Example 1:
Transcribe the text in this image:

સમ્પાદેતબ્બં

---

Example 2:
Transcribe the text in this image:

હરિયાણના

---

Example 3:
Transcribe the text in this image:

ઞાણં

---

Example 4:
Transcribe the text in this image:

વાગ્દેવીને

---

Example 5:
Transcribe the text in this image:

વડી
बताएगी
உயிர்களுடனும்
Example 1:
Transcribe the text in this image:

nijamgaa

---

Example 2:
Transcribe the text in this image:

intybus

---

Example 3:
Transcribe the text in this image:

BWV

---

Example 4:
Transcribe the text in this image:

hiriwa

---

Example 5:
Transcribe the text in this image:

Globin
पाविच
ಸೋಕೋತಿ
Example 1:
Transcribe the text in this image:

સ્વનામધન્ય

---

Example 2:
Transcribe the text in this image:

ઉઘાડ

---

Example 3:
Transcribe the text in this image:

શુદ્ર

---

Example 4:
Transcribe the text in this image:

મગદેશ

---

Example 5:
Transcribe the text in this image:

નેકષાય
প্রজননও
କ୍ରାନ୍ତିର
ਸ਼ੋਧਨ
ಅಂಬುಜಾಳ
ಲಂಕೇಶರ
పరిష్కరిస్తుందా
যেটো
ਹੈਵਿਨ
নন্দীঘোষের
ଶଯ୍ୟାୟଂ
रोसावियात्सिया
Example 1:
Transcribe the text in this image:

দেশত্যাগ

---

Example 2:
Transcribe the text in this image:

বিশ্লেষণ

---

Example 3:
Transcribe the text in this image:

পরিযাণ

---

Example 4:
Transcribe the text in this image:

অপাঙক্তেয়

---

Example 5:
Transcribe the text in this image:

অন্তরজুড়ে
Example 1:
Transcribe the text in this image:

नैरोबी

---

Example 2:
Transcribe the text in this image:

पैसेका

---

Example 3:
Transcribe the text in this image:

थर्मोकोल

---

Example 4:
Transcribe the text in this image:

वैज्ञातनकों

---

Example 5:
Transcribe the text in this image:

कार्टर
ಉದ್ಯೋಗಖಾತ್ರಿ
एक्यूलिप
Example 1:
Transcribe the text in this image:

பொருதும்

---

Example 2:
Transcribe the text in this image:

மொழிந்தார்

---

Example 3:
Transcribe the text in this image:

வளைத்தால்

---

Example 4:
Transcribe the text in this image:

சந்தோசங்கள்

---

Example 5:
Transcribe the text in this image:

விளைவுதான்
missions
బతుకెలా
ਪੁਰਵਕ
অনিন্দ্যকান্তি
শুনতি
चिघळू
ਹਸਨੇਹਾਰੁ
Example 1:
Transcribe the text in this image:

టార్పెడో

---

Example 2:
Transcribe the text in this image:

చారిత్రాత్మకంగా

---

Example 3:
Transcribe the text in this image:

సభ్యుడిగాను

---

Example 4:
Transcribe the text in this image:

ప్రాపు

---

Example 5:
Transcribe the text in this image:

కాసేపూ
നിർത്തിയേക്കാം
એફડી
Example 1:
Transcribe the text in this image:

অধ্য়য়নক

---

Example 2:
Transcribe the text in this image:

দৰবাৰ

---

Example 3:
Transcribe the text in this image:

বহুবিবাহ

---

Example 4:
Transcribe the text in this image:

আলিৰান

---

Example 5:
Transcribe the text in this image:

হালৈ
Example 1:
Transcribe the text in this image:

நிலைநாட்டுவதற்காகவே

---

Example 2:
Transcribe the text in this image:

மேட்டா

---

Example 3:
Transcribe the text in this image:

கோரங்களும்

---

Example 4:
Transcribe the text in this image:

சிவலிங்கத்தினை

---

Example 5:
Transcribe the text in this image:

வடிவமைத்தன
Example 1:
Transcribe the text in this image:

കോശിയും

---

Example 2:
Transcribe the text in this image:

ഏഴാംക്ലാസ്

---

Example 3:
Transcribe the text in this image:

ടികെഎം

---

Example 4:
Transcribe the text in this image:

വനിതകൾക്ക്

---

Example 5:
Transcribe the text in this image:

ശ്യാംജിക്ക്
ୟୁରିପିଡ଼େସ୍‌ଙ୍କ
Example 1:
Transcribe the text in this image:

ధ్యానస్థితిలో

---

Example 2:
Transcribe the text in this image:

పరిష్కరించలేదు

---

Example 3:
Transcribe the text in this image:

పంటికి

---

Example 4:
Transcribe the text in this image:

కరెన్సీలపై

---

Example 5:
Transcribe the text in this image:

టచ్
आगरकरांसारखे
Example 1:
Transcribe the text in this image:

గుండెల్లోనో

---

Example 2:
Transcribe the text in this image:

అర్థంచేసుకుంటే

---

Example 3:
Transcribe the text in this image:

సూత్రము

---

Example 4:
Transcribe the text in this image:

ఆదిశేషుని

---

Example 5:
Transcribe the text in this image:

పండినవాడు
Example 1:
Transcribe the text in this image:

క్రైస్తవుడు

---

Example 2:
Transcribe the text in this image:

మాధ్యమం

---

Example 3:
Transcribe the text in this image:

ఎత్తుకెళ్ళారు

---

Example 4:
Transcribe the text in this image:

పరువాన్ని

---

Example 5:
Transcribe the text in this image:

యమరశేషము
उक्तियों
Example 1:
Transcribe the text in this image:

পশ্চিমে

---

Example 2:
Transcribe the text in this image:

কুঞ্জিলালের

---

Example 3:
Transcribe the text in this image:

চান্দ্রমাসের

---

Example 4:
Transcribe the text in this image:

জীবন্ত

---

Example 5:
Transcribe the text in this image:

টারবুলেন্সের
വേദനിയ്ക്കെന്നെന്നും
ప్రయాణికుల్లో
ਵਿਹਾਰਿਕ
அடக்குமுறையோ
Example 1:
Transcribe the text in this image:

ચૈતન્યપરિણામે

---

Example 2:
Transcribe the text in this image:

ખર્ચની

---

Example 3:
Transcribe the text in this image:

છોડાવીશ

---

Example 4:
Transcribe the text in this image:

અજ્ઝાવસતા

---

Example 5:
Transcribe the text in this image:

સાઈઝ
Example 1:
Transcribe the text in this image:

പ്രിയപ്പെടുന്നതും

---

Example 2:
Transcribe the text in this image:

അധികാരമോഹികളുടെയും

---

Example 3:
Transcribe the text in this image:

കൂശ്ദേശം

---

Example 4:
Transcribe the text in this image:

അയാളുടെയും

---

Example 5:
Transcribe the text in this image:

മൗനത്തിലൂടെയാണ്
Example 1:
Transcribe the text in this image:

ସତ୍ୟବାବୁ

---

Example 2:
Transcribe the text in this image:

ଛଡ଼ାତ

_What to work on_. The records above are to be repeated in full, word for word.

_Answer box_.
Example 1:
Transcribe the text in this image:

સમ્પાદેતબ્બં

---

Example 2:
Transcribe the text in this image:

હરિયાણના

---

Example 3:
Transcribe the text in this image:

ઞાણં

---

Example 4:
Transcribe the text in this image:

વાગ્દેવીને

---

Example 5:
Transcribe the text in this image:

વડી
बताएगी
உயிர்களுடனும்
Example 1:
Transcribe the text in this image:

nijamgaa

---

Example 2:
Transcribe the text in this image:

intybus

---

Example 3:
Transcribe the text in this image:

BWV

---

Example 4:
Transcribe the text in this image:

hiriwa

---

Example 5:
Transcribe the text in this image:

Globin
पाविच
ಸೋಕೋತಿ
Example 1:
Transcribe the text in this image:

સ્વનામધન્ય

---

Example 2:
Transcribe the text in this image:

ઉઘાડ

---

Example 3:
Transcribe the text in this image:

શુદ્ર

---

Example 4:
Transcribe the text in this image:

મગદેશ

---

Example 5:
Transcribe the text in this image:

નેકષાય
প্রজননও
କ୍ରାନ୍ତିର
ਸ਼ੋਧਨ
ಅಂಬುಜಾಳ
ಲಂಕೇಶರ
పరిష్కరిస్తుందా
যেটো
ਹੈਵਿਨ
নন্দীঘোষের
ଶଯ୍ୟାୟଂ
रोसावियात्सिया
Example 1:
Transcribe the text in this image:

দেশত্যাগ

---

Example 2:
Transcribe the text in this image:

বিশ্লেষণ

---

Example 3:
Transcribe the text in this image:

পরিযাণ

---

Example 4:
Transcribe the text in this image:

অপাঙক্তেয়

---

Example 5:
Transcribe the text in this image:

অন্তরজুড়ে
Example 1:
Transcribe the text in this image:

नैरोबी

---

Example 2:
Transcribe the text in this image:

पैसेका

---

Example 3:
Transcribe the text in this image:

थर्मोकोल

---

Example 4:
Transcribe the text in this image:

वैज्ञातनकों

---

Example 5:
Transcribe the text in this image:

कार्टर
ಉದ್ಯೋಗಖಾತ್ರಿ
एक्यूलिप
Example 1:
Transcribe the text in this image:

பொருதும்

---

Example 2:
Transcribe the text in this image:

மொழிந்தார்

---

Example 3:
Transcribe the text in this image:

வளைத்தால்

---

Example 4:
Transcribe the text in this image:

சந்தோசங்கள்

---

Example 5:
Transcribe the text in this image:

விளைவுதான்
missions
బతుకెలా
ਪੁਰਵਕ
অনিন্দ্যকান্তি
শুনতি
चिघळू
ਹਸਨੇਹਾਰੁ
Example 1:
Transcribe the text in this image:

టార్పెడో

---

Example 2:
Transcribe the text in this image:

చారిత్రాత్మకంగా

---

Example 3:
Transcribe the text in this image:

సభ్యుడిగాను

---

Example 4:
Transcribe the text in this image:

ప్రాపు

---

Example 5:
Transcribe the text in this image:

కాసేపూ
നിർത്തിയേക്കാം
એફડી
Example 1:
Transcribe the text in this image:

অধ্য়য়নক

---

Example 2:
Transcribe the text in this image:

দৰবাৰ

---

Example 3:
Transcribe the text in this image:

বহুবিবাহ

---

Example 4:
Transcribe the text in this image:

আলিৰান

---

Example 5:
Transcribe the text in this image:

হালৈ
Example 1:
Transcribe the text in this image:

நிலைநாட்டுவதற்காகவே

---

Example 2:
Transcribe the text in this image:

மேட்டா

---

Example 3:
Transcribe the text in this image:

கோரங்களும்

---

Example 4:
Transcribe the text in this image:

சிவலிங்கத்தினை

---

Example 5:
Transcribe the text in this image:

வடிவமைத்தன
Example 1:
Transcribe the text in this image:

കോശിയും

---

Example 2:
Transcribe the text in this image:

ഏഴാംക്ലാസ്

---

Example 3:
Transcribe the text in this image:

ടികെഎം

---

Example 4:
Transcribe the text in this image:

വനിതകൾക്ക്

---

Example 5:
Transcribe the text in this image:

ശ്യാംജിക്ക്
ୟୁରିପିଡ଼େସ୍‌ଙ୍କ
Example 1:
Transcribe the text in this image:

ధ్యానస్థితిలో

---

Example 2:
Transcribe the text in this image:

పరిష్కరించలేదు

---

Example 3:
Transcribe the text in this image:

పంటికి

---

Example 4:
Transcribe the text in this image:

కరెన్సీలపై

---

Example 5:
Transcribe the text in this image:

టచ్
आगरकरांसारखे
Example 1:
Transcribe the text in this image:

గుండెల్లోనో

---

Example 2:
Transcribe the text in this image:

అర్థంచేసుకుంటే

---

Example 3:
Transcribe the text in this image:

సూత్రము

---

Example 4:
Transcribe the text in this image:

ఆదిశేషుని

---

Example 5:
Transcribe the text in this image:

పండినవాడు
Example 1:
Transcribe the text in this image:

క్రైస్తవుడు

---

Example 2:
Transcribe the text in this image:

మాధ్యమం

---

Example 3:
Transcribe the text in this image:

ఎత్తుకెళ్ళారు

---

Example 4:
Transcribe the text in this image:

పరువాన్ని

---

Example 5:
Transcribe the text in this image:

యమరశేషము
उक्तियों
Example 1:
Transcribe the text in this image:

পশ্চিমে

---

Example 2:
Transcribe the text in this image:

কুঞ্জিলালের

---

Example 3:
Transcribe the text in this image:

চান্দ্রমাসের

---

Example 4:
Transcribe the text in this image:

জীবন্ত

---

Example 5:
Transcribe the text in this image:

টারবুলেন্সের
വേദനിയ്ക്കെന്നെന്നും
ప్రయాణికుల్లో
ਵਿਹਾਰਿਕ
அடக்குமுறையோ
Example 1:
Transcribe the text in this image:

ચૈતન્યપરિણામે

---

Example 2:
Transcribe the text in this image:

ખર્ચની

---

Example 3:
Transcribe the text in this image:

છોડાવીશ

---

Example 4:
Transcribe the text in this image:

અજ્ઝાવસતા

---

Example 5:
Transcribe the text in this image:

સાઈઝ
Example 1:
Transcribe the text in this image:

പ്രിയപ്പെടുന്നതും

---

Example 2:
Transcribe the text in this image:

അധികാരമോഹികളുടെയും

---

Example 3:
Transcribe the text in this image:

കൂശ്ദേശം

---

Example 4:
Transcribe the text in this image:

അയാളുടെയും

---

Example 5:
Transcribe the text in this image:

മൗനത്തിലൂടെയാണ്
Example 1:
Transcribe the text in this image:

ସତ୍ୟବାବୁ

---

Example 2:
Transcribe the text in this image:

ଛଡ଼ାତ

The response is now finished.